SHANGHAI (Reuters) – China’s largest social media platforms including Weibo and Douyin said they have deleted tens of thousands of posts for abusing athletes and spreading rumours on the Winter Olympics, in an effort to clean-up “illegal” chatter around the Games,
Chinese authorities stringently censor any content that they believe violates “core socialist values” and in recent months have ordered its tech companies to further crack down on online chatter or content pertaining to rumours or what could be considered vulgar.
Weibo, China’s equivalent of Twitter, has since Feb. 6 taken action against roughly 2,300 user accounts and deleted over 73,000 posts that were offensive to athletes or “illegal”, based on Reuters calculations on multiple statements posted on its official “Weibo administrator” account.

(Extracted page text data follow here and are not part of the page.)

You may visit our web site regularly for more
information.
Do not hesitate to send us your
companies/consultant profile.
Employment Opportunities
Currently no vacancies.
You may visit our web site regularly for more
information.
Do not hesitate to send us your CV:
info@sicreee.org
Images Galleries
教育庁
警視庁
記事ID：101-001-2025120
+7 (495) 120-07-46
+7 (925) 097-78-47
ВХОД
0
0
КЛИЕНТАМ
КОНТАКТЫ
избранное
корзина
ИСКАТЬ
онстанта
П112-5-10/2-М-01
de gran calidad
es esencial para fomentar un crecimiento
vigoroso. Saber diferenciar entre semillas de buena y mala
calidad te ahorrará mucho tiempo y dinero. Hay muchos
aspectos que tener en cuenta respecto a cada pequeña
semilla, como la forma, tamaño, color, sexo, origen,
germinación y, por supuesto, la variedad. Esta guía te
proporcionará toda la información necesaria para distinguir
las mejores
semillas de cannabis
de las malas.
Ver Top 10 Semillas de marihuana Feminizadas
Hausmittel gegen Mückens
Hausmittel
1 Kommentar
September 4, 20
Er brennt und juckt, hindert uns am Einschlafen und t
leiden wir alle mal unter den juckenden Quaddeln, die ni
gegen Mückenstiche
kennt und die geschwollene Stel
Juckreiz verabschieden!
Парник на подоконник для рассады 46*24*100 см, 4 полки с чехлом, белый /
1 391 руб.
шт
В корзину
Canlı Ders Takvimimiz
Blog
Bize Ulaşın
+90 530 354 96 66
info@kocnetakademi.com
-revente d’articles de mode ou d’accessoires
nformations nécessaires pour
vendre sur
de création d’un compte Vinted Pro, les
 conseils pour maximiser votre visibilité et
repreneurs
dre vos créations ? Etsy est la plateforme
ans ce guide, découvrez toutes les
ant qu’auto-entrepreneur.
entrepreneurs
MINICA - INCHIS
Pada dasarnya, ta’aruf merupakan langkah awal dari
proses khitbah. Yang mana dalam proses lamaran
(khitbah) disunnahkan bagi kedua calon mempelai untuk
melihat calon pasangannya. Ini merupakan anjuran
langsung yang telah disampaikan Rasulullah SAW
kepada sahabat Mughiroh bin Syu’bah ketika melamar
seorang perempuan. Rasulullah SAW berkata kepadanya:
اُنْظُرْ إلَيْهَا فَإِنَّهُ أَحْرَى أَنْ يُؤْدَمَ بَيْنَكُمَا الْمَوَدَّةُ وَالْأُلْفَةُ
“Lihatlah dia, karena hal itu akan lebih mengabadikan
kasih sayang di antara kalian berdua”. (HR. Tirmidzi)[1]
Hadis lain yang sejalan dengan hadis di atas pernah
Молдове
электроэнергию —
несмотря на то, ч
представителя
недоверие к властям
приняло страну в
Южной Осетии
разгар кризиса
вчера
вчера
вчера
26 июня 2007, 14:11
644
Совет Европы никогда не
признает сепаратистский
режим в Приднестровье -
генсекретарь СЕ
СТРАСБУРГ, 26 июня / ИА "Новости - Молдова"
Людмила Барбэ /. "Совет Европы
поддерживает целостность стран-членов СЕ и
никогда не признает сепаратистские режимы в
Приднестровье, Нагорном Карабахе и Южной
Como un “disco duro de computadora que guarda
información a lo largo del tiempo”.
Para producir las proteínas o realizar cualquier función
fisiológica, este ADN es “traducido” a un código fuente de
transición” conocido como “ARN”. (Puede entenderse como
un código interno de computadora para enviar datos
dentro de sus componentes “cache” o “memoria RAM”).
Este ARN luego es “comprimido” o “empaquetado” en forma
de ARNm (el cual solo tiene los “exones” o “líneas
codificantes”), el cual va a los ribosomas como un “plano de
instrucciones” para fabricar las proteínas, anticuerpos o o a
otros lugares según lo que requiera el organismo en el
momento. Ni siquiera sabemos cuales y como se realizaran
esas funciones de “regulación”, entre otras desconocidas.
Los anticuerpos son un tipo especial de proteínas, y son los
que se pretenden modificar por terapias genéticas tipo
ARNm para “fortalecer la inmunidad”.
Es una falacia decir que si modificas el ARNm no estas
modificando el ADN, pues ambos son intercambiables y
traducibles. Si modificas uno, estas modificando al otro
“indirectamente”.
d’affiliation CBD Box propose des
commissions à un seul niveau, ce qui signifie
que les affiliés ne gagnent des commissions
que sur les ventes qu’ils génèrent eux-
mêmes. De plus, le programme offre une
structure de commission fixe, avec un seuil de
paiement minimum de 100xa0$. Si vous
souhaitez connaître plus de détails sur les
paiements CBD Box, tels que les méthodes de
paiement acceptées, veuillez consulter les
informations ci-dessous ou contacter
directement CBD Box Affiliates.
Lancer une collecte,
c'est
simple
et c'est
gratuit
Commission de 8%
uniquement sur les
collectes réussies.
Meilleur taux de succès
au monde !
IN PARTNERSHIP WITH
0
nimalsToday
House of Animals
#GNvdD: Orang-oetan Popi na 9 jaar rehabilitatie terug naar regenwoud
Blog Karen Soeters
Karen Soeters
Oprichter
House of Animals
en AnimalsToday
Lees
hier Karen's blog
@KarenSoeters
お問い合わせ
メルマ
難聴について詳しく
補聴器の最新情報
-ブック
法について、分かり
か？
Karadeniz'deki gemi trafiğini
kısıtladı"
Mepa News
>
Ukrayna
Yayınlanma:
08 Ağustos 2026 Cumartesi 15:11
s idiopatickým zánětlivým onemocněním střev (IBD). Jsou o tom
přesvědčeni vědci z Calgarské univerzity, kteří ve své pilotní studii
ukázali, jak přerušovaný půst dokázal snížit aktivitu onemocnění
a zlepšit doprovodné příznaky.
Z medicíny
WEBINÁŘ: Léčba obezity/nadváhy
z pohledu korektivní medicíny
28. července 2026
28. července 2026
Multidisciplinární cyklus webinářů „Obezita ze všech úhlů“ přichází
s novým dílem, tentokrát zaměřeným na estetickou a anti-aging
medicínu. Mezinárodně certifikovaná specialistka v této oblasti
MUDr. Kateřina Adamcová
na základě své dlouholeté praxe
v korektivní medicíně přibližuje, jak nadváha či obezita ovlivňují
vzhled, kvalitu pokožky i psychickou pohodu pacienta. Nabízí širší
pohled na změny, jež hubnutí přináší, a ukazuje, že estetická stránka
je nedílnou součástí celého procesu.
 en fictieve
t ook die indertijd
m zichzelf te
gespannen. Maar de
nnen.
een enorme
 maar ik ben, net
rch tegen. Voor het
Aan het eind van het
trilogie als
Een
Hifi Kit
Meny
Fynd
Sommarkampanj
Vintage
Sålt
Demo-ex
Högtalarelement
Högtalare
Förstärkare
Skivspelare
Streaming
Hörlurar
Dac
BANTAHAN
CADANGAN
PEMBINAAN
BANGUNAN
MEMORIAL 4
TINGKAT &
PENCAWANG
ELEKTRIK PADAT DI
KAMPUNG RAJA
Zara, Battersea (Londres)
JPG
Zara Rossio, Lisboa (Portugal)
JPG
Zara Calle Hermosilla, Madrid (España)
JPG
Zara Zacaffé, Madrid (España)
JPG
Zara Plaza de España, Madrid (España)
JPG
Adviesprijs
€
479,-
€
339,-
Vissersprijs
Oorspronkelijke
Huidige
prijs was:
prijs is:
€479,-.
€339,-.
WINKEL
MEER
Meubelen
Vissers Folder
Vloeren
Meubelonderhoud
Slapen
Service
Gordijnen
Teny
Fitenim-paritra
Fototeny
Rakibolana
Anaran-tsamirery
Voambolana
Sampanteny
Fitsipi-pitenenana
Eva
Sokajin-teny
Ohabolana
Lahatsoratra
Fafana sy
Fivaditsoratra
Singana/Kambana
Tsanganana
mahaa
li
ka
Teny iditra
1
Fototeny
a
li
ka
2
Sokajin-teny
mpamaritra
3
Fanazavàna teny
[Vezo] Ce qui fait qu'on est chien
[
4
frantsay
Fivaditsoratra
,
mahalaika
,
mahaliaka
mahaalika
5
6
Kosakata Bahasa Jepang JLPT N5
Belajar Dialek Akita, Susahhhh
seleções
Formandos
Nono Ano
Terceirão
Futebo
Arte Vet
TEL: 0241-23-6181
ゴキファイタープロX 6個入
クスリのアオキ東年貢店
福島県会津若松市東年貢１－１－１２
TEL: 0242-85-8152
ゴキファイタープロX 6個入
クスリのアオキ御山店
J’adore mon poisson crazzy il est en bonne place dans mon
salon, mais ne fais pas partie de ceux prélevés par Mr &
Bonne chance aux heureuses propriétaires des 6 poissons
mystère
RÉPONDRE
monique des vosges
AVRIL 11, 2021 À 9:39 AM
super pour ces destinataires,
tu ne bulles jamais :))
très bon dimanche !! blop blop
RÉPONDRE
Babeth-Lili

Douyin, the Chinese equivalent of short video app TikTok, said on Wednesday it had intercepted or cleaned up 6,780 related videos or comments and banned 331 user accounts. Other platforms such as social networking forum Douban and video sharing site Bilibili also put out similar statements on their efforts.
The Winter Olympics, which runs from Feb. 4-20, has been front and centre of social media discussion in the country since they begun.
While Chinese netizens have heaped praise on athletes such as Eileen Gu and Su Yiming, criticism has been aimed at the likes of Zhu Yi, the figure skater who gave up American citizenship in 2018 to compete for China after she fell during her Olympic programmes.
“There are always winners and losers in competitive sports, but anyone who fights for it is a true hero. This platform urges everyone not to sarcastically attack athletes because of accidental mistakes,” Weibo said on Wednesday.
The platform said on Wednesday it deleted 41,473 posts and suspended 850 accounts over such behaviour. That compares to its report on Sunday, when it said it deleted 421 posts and suspended 93 accounts.